Segment Open
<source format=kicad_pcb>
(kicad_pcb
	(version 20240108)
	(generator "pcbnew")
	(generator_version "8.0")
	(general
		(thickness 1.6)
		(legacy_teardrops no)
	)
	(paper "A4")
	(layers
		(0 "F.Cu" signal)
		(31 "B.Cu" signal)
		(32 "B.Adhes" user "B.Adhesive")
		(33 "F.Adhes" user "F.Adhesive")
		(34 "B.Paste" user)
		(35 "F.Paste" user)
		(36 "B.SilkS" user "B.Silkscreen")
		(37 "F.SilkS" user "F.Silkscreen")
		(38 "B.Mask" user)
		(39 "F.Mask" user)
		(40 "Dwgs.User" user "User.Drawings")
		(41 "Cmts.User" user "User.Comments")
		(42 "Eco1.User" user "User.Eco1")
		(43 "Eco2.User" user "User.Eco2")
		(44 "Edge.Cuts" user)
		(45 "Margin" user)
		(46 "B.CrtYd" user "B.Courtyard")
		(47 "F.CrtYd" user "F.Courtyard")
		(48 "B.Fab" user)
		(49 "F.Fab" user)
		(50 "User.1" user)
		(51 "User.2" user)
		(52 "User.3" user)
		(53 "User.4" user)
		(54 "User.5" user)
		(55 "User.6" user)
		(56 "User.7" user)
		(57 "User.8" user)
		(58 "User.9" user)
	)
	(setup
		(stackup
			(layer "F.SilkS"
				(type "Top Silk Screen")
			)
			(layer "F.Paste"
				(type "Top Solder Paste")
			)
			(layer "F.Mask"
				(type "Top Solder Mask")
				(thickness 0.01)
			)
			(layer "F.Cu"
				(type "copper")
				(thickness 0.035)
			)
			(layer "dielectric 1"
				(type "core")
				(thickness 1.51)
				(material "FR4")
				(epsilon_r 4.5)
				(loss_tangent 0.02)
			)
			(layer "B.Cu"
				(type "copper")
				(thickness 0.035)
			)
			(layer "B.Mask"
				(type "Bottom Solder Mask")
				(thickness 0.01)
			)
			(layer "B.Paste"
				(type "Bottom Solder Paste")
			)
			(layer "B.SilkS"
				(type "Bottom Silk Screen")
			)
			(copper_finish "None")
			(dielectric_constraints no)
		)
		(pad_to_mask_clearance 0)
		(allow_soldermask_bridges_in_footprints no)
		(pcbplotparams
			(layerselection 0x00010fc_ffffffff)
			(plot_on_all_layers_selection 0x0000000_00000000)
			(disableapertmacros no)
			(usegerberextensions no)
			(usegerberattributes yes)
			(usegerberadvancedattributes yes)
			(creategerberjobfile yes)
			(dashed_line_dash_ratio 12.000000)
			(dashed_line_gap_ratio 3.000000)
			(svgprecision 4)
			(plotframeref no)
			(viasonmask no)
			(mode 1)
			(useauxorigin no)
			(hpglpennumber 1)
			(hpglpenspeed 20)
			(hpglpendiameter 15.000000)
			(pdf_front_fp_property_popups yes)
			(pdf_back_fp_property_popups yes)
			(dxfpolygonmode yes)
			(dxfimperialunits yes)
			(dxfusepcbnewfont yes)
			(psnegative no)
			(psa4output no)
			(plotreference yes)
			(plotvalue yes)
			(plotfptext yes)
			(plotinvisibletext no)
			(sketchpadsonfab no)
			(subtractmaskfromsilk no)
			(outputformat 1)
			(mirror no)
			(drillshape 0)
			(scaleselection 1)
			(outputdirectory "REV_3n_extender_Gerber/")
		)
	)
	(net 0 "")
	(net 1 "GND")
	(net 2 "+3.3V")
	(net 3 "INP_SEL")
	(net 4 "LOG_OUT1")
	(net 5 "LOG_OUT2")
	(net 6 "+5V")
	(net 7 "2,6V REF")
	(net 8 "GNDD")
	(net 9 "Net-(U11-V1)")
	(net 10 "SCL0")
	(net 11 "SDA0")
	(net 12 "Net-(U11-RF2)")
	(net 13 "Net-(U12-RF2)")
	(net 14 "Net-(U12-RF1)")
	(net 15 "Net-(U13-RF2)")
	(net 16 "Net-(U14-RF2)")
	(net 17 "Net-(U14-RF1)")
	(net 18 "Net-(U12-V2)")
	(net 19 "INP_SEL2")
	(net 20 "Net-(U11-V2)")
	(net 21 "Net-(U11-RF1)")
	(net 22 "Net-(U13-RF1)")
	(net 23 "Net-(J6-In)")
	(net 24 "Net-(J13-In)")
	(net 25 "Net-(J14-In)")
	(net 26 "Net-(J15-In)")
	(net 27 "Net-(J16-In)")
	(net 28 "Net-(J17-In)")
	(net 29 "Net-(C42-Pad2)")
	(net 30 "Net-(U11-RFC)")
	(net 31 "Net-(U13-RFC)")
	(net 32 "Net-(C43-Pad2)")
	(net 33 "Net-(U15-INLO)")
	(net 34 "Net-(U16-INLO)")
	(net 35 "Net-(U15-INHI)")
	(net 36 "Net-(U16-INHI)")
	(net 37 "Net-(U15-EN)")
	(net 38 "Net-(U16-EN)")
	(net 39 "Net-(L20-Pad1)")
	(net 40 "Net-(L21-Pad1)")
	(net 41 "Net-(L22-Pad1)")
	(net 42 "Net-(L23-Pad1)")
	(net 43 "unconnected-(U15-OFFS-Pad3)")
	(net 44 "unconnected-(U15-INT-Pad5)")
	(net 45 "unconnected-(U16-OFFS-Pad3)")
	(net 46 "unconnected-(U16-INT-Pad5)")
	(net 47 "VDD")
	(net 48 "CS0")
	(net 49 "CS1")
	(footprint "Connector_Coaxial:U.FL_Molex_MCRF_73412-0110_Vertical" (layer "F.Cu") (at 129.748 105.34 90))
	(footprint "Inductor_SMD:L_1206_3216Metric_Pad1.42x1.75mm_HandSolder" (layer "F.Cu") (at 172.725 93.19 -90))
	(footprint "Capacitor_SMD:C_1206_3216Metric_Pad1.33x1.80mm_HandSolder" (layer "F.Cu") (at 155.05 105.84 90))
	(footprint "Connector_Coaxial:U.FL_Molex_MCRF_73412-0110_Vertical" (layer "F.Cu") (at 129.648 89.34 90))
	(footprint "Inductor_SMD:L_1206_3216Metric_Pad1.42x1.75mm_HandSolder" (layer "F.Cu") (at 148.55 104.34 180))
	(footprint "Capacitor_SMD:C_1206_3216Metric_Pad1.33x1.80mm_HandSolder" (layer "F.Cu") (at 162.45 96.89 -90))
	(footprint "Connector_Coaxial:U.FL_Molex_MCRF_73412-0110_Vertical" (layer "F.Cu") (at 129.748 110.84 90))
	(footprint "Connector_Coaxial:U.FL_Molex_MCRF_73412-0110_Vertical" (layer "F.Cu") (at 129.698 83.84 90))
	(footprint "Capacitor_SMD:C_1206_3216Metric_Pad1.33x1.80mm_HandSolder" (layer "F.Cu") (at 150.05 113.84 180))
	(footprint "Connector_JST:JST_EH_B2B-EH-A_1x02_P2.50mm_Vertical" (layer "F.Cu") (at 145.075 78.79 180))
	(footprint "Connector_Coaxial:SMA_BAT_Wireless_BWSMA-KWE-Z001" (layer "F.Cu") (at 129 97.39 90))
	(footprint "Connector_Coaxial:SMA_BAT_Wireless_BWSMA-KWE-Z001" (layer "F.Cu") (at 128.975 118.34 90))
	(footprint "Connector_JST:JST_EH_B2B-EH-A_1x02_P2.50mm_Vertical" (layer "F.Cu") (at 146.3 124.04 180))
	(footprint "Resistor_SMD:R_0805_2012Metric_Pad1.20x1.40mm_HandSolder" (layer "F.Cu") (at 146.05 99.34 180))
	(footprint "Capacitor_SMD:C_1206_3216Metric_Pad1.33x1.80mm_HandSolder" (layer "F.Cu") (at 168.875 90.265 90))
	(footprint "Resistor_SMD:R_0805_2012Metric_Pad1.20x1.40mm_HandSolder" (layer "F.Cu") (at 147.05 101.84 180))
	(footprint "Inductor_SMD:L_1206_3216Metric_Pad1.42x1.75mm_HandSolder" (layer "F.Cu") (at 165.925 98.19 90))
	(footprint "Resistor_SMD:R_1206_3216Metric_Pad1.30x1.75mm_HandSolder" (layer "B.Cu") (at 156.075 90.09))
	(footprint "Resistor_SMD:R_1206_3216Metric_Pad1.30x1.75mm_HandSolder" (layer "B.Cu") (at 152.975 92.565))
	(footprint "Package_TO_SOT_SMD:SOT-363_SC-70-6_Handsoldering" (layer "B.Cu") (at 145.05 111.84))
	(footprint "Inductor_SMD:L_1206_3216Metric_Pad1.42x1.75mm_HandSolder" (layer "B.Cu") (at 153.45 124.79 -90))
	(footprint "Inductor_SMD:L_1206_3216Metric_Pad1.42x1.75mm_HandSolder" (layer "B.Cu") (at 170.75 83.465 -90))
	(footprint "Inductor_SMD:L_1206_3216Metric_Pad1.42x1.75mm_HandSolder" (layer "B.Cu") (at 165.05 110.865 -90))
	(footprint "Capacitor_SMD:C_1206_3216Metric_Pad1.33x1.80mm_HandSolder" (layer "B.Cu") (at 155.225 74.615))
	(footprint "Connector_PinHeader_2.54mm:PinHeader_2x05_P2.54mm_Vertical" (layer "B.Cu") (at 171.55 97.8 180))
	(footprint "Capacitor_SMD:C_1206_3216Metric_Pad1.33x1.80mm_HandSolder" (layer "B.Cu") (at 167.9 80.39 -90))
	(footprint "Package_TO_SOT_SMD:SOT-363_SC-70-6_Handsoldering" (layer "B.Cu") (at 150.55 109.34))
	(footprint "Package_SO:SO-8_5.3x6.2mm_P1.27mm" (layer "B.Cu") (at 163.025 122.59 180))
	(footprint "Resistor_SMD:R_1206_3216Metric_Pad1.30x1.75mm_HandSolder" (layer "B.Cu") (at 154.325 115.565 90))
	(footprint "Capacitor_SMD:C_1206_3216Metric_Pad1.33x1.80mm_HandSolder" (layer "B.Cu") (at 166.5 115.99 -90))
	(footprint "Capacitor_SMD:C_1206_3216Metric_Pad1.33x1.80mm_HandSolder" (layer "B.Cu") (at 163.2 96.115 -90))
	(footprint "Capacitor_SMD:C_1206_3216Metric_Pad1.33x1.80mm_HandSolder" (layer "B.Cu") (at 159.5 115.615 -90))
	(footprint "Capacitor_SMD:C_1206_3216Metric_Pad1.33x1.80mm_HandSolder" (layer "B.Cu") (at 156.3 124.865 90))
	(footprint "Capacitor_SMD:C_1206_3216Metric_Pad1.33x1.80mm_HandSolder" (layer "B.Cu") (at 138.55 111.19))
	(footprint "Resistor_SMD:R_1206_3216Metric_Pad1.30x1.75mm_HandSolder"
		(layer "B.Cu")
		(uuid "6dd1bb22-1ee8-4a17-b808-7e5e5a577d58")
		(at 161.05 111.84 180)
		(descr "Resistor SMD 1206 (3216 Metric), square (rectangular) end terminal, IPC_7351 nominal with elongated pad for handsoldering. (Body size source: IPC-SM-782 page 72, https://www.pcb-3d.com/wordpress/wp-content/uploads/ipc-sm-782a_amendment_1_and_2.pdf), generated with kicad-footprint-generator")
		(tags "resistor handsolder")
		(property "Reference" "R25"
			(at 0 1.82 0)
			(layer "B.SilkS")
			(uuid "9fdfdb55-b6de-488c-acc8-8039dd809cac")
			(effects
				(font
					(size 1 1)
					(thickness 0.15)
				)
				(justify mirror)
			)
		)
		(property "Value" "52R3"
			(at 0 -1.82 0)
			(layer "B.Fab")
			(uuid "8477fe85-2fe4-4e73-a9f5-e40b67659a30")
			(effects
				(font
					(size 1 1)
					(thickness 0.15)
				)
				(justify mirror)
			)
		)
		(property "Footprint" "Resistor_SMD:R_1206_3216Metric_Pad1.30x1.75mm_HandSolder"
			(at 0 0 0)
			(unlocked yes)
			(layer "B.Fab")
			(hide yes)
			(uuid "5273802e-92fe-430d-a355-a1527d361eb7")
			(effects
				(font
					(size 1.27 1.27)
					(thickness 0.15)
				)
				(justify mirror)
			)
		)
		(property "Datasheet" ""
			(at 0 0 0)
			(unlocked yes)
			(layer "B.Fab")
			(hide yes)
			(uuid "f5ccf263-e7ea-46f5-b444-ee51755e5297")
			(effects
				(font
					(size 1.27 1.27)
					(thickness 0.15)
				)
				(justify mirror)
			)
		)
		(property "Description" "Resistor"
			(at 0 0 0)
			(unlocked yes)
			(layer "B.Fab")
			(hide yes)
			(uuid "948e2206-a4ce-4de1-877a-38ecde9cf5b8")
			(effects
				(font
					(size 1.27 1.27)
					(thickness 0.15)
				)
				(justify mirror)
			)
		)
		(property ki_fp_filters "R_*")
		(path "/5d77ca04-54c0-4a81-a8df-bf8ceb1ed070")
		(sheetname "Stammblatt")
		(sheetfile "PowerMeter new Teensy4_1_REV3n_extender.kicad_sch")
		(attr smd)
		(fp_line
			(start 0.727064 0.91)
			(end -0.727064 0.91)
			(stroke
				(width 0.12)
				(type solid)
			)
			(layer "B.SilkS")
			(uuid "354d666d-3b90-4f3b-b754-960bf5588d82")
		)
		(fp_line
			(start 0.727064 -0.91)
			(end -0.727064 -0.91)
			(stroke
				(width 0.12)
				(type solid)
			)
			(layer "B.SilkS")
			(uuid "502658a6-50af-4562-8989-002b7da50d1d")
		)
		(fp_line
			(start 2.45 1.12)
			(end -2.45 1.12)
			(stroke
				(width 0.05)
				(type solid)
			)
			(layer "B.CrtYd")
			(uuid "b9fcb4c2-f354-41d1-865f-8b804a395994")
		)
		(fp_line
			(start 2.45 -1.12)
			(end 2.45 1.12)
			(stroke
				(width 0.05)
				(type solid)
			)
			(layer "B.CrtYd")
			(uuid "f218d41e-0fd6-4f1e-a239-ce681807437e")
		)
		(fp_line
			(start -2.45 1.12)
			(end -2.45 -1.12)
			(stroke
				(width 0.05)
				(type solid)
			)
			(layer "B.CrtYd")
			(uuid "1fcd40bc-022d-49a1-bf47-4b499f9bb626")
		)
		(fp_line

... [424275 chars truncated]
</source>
Segment Closed
* WHAT THE TASK REQUIRES *
Only one span is wanted. It runs from the first line of the listing through the line with "(hpglpenspeed 20)", and each line must match exactly.

* RESPONSE BELOW *
<source format=kicad_pcb>
(kicad_pcb
	(version 20240108)
	(generator "pcbnew")
	(generator_version "8.0")
	(general
		(thickness 1.6)
		(legacy_teardrops no)
	)
	(paper "A4")
	(layers
		(0 "F.Cu" signal)
		(31 "B.Cu" signal)
		(32 "B.Adhes" user "B.Adhesive")
		(33 "F.Adhes" user "F.Adhesive")
		(34 "B.Paste" user)
		(35 "F.Paste" user)
		(36 "B.SilkS" user "B.Silkscreen")
		(37 "F.SilkS" user "F.Silkscreen")
		(38 "B.Mask" user)
		(39 "F.Mask" user)
		(40 "Dwgs.User" user "User.Drawings")
		(41 "Cmts.User" user "User.Comments")
		(42 "Eco1.User" user "User.Eco1")
		(43 "Eco2.User" user "User.Eco2")
		(44 "Edge.Cuts" user)
		(45 "Margin" user)
		(46 "B.CrtYd" user "B.Courtyard")
		(47 "F.CrtYd" user "F.Courtyard")
		(48 "B.Fab" user)
		(49 "F.Fab" user)
		(50 "User.1" user)
		(51 "User.2" user)
		(52 "User.3" user)
		(53 "User.4" user)
		(54 "User.5" user)
		(55 "User.6" user)
		(56 "User.7" user)
		(57 "User.8" user)
		(58 "User.9" user)
	)
	(setup
		(stackup
			(layer "F.SilkS"
				(type "Top Silk Screen")
			)
			(layer "F.Paste"
				(type "Top Solder Paste")
			)
			(layer "F.Mask"
				(type "Top Solder Mask")
				(thickness 0.01)
			)
			(layer "F.Cu"
				(type "copper")
				(thickness 0.035)
			)
			(layer "dielectric 1"
				(type "core")
				(thickness 1.51)
				(material "FR4")
				(epsilon_r 4.5)
				(loss_tangent 0.02)
			)
			(layer "B.Cu"
				(type "copper")
				(thickness 0.035)
			)
			(layer "B.Mask"
				(type "Bottom Solder Mask")
				(thickness 0.01)
			)
			(layer "B.Paste"
				(type "Bottom Solder Paste")
			)
			(layer "B.SilkS"
				(type "Bottom Silk Screen")
			)
			(copper_finish "None")
			(dielectric_constraints no)
		)
		(pad_to_mask_clearance 0)
		(allow_soldermask_bridges_in_footprints no)
		(pcbplotparams
			(layerselection 0x00010fc_ffffffff)
			(plot_on_all_layers_selection 0x0000000_00000000)
			(disableapertmacros no)
			(usegerberextensions no)
			(usegerberattributes yes)
			(usegerberadvancedattributes yes)
			(creategerberjobfile yes)
			(dashed_line_dash_ratio 12.000000)
			(dashed_line_gap_ratio 3.000000)
			(svgprecision 4)
			(plotframeref no)
			(viasonmask no)
			(mode 1)
			(useauxorigin no)
			(hpglpennumber 1)
			(hpglpenspeed 20)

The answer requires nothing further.